HK’s national security law no concern for law-abiding groups, Carrie Lam says after Amnesty International reveals exit plans

27-Oct-2021 Intellasia | South China Morning Post | 5:02 AM Print This Post

No organisation should be worried about the national security law if they are operating legally in Hong Kong, the city’s leader has said after Amnesty International cited the legislation in revealing plans to shut its local offices.

The human rights group on Monday said it would leave Hong Kong by the end of the year, as the Beijing-imposed law made it “effectively impossible” to do its work without fear of “serious reprisals” from the government.

Asked to comment on that decision, Lam on Tuesday said that under Article 27 of the Basic Law, the city’s mini-constitution, Hong Kong residents’ freedoms, including that of speech, association and assembly, were guaranteed.

“No organisation should be worried about their legitimate operations in Hong Kong, but it has to be done in accordance with the law,” she said, adding that only individuals or groups that endangered national security had cause for concern.

Dozens of activists, including former opposition lawmakers, have been arrested and some of the city’s largest unions and activist organisations have disbanded since the June 2020 imposition of the security legislation, which outlaws acts of subversion, secession, terrorism and collusion with foreign forces.

But the law’s primary aim “is not just to arrest people and punish people, it also has a very laudable objective to prevent and suppress”, Lam continued.

“So if there are individuals and organisations that have been using Hong Kong to spread news or engage in activities… [that] are undermining national security, then of course they would need to be worried.”

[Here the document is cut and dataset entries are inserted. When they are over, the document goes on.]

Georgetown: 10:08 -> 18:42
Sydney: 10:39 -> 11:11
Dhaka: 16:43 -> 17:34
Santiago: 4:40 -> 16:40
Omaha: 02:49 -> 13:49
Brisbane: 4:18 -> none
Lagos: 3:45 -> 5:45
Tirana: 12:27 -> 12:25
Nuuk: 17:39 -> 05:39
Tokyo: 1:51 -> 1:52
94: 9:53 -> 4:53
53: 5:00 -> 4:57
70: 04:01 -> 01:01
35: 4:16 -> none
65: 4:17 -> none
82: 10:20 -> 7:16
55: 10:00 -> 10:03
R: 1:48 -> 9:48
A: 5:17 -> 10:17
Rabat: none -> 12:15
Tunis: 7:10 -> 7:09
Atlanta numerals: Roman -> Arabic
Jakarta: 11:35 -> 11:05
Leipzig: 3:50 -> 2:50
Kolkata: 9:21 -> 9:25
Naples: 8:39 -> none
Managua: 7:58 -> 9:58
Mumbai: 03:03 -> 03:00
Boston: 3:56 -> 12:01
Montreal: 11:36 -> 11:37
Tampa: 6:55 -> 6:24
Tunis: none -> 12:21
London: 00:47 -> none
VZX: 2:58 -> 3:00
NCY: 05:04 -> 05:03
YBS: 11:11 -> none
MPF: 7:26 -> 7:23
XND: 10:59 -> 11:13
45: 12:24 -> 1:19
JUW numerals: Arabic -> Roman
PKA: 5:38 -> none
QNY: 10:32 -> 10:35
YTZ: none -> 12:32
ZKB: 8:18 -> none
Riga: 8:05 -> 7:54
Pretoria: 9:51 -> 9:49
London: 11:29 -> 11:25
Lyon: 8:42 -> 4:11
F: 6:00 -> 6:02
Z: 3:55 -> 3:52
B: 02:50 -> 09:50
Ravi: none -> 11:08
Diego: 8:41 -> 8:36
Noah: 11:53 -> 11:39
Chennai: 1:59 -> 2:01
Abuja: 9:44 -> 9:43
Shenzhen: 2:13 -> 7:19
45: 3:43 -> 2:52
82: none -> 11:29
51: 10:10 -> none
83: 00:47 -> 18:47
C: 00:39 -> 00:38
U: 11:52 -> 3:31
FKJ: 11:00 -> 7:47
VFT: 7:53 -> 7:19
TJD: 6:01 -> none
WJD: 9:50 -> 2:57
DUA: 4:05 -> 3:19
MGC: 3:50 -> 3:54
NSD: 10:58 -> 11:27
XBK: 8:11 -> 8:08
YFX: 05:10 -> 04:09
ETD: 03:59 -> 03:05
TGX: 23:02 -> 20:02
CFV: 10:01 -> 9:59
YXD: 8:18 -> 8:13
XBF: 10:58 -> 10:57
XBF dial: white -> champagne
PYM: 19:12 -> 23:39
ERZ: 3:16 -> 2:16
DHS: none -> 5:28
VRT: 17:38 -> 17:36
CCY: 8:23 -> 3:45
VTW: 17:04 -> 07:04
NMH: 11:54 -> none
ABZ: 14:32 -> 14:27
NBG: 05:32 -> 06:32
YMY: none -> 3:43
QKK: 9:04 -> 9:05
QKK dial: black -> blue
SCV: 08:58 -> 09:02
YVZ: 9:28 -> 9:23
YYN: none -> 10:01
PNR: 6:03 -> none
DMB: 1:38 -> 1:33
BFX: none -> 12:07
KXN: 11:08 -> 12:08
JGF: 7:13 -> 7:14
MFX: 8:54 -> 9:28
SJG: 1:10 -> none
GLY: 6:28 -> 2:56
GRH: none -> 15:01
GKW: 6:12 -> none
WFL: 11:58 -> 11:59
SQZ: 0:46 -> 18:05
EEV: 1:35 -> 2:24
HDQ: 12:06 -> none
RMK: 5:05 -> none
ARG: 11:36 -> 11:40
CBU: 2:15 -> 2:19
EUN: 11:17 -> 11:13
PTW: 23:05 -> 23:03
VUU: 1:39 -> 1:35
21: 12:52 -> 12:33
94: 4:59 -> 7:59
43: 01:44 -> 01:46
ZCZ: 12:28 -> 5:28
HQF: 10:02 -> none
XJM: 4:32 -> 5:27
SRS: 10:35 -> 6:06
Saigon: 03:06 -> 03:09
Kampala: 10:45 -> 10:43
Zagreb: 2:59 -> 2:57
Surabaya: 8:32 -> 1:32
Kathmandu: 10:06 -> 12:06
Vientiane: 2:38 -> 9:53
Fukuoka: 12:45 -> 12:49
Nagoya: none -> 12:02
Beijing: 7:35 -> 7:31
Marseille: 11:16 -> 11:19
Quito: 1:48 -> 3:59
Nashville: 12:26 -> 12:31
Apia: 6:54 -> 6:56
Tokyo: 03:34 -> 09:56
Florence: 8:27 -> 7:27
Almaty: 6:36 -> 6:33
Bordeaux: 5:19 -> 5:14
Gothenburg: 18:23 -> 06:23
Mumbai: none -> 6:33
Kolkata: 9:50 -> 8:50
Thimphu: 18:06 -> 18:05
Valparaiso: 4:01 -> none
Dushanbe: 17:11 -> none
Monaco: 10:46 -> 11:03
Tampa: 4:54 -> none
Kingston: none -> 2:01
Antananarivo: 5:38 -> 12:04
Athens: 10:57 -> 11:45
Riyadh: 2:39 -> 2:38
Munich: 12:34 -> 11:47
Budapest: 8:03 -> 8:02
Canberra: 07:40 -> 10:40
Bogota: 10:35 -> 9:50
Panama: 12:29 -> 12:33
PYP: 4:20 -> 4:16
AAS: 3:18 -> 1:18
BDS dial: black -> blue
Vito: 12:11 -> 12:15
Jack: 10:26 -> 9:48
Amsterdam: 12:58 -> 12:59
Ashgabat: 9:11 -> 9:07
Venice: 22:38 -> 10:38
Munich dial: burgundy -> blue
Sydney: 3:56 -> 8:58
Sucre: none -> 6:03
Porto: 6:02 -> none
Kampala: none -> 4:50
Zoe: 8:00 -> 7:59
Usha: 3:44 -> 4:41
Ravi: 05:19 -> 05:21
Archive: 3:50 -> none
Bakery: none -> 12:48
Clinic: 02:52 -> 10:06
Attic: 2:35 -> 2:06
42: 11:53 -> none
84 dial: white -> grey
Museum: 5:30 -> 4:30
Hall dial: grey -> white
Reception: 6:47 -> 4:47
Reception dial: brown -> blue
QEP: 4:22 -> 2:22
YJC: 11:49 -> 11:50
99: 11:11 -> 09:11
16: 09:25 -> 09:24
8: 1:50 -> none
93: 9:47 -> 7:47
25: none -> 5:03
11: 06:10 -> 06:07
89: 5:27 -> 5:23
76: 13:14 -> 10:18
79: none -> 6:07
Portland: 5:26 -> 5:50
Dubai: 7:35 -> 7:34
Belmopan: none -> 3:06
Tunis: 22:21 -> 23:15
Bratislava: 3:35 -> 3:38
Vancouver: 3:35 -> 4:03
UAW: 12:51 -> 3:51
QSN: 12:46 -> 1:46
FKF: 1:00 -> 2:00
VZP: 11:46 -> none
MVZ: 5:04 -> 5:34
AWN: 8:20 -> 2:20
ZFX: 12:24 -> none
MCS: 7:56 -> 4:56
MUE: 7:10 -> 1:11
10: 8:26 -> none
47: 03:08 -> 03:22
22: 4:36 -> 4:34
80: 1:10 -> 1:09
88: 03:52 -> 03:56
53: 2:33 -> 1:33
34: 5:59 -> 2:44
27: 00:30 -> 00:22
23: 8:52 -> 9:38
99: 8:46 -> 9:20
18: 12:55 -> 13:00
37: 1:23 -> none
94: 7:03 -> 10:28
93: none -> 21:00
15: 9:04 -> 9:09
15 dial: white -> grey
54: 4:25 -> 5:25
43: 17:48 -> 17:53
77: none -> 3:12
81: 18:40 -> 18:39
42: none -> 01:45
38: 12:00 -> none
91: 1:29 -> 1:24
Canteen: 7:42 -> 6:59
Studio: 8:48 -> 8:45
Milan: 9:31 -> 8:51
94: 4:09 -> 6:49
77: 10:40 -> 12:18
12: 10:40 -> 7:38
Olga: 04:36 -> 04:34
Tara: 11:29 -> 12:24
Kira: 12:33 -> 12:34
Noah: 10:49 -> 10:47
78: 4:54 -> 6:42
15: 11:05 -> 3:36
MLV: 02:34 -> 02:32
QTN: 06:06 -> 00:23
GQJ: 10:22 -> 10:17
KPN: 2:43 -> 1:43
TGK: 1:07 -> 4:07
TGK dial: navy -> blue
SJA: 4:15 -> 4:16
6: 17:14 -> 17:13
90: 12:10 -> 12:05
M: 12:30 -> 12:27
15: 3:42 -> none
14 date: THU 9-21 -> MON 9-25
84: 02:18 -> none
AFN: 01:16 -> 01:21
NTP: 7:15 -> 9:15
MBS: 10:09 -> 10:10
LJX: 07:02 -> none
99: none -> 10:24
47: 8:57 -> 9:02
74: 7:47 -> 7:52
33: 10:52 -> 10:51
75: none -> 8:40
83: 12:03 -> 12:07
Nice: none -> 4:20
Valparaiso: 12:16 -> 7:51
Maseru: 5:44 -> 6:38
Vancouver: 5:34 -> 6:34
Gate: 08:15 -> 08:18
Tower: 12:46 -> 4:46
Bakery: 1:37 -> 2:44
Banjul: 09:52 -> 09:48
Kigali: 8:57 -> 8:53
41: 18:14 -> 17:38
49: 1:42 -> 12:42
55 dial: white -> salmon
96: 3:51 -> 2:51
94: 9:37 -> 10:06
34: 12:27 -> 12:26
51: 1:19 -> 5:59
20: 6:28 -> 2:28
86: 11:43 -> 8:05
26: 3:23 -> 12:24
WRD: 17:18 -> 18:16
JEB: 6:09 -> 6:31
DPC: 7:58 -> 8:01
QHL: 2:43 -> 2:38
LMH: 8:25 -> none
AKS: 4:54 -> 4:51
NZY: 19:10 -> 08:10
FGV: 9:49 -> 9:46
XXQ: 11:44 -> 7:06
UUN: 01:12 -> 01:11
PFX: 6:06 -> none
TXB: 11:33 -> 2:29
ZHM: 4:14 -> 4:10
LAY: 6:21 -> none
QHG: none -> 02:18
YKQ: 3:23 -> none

Lam noted that figures released earlier this month showed the number of overseas and mainland companies setting up offices in Hong Kong had reached a record high of more than 9,000.

According to the survey, such firms in the city increased by 10 per cent, from 8,225 in 2017 to 9,049 in 2021. Of that group, 5,109 were operating as local offices, 2,483 as regional offices and 1,457 as regional headquarters.

Mainland Chinese companies, at 2,080, accounted for the largest group, followed by firms from Japan (1,388), the United States (1,267) and Britain (667).

Those numbers proved the national security law “had not prevented or horrified people from doing their legitimate business in Hong Kong”, Lam said, adding that the recent overhaul of the city’s electoral system and Beijing’s ongoing support had also helped foster a favourable business environment.

“All these are very positive elements that any corporation, whether local, mainland or overseas, will definitely take into account in deciding whether they want to set up an office or do business in Hong Kong,” she said.